Traceable, he encontrado útil usar su significado de rastro. ellos quiere entonces decir "rastreable" a un origen, especialmente cuando se habla de equipos de medición que deben ser calibrados contra patrones, los cuales deben ser rastreables a un estándar nacional o internacional. En la norma ISO 9001:2000 viene un requerimiento que se llama en Inglés "Traceability" y al leerlo se entiende el mismo significado que doy.

Espero que la respuesta sea útil. Gracias.


----------



## JorgeAntonio

Hola otra vez.
Como complemento a mi mensaje, esa rastreabilidad se refiere, en los equipos que deben ser calibrados, a seguir el rastro de calibración del instrumento y de todos los patrones con los que se calibra, hasta llegar al estándar nacional o internacional, de manera que se asegure que su calibración es válida.

Gracias.


----------



## Sabrina L. Castro

Hola Jorge Antonio!
Te agradezco por tu respuesta (aunque sé que ya pasó mucho tiempo..).
Aquí encontré que se usa como traducción de traceable el vocablo "trazable". No sé si es de utilidad para vos también.
Gracias por todo!!


----------



## JorgeAntonio

Hola Sabrina:
Definitivamente, trazable quiere decir que puede trazarse. Trazar, en una de sus acecpciones dice: Delinear o diseñar la traza que se ha de seguir en un edificio o una obra. O bien: Discurrir y disponer los medios oportunos para el logro de una cosa. O bien: Describir, dibujar, exponer por medio del lenguaje, los rasgos característicos de una persona o asunto.

Por lo tanto, cuando vemos e la norma original la palabra "traceable" podemos hacer referencia a la huella que deja algo. Si nos atenemos al concepto original.

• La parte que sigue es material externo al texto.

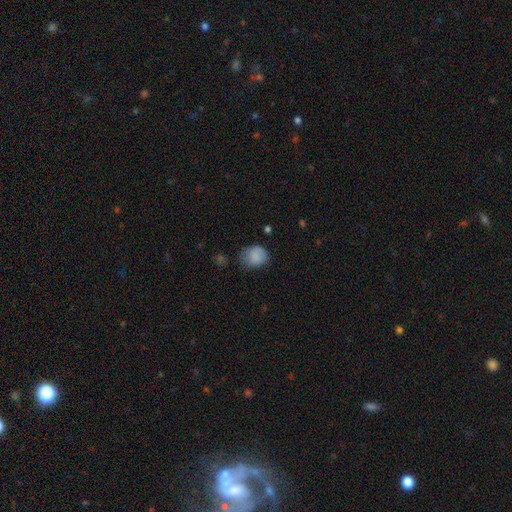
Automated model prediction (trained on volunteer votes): smooth 84%, star or artifact 9%, featured or disk 7%. Down the decision tree: how rounded — round (53%); merging — none (56%).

En lo personal, veo más adecuado, para el medio en que me desarrollo, usar rastreable. ello es: Seguir el rastro o huella.

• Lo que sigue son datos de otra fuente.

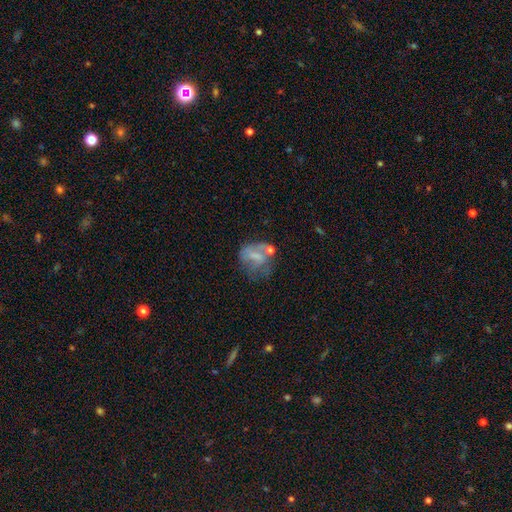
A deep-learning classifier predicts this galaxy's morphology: smooth-or-featured: smooth: 44% (tied) | featured or disk: 44% (tied) | star or artifact: 12%
  merging: none: 32% | major disturbance: 30% | minor disturbance: 23% | merger: 14%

Creo debemos usar el término que sea inteligible en el ambiente en que nos desarrollamos.


----------



## victor35ma

JorgeAntonio said:
			
		

> Hola:
> 
> Traceable, he encontrado útil usar su significado de rastro. ellos quiere entonces decir "rastreable" a un origen, especialmente cuando se habla de equipos de medición que deben ser calibrados contra patrones, los cuales deben ser rastreables a un estándar nacional o internacional. En la norma ISO 9001:2000 viene un requerimiento que se llama en Inglés "Traceability" y al leerlo se entiende el mismo significado que doy.
> 
> Espero que la respuesta sea útil. Gracias.


 
De acuerdo en la idea. Solo quisiera mencionar que las palabras trazables no da la idea de identificar algo  rastreables, no existen en el idioma español. Si existe identificable.


----------



## ines

victor35ma said:
			
		

> De acuerdo en la idea. Solo quisiera mencionar que las palabras trazables no da la idea de identificar algo  rastreables, no existen en el idioma español. Si existe identificable.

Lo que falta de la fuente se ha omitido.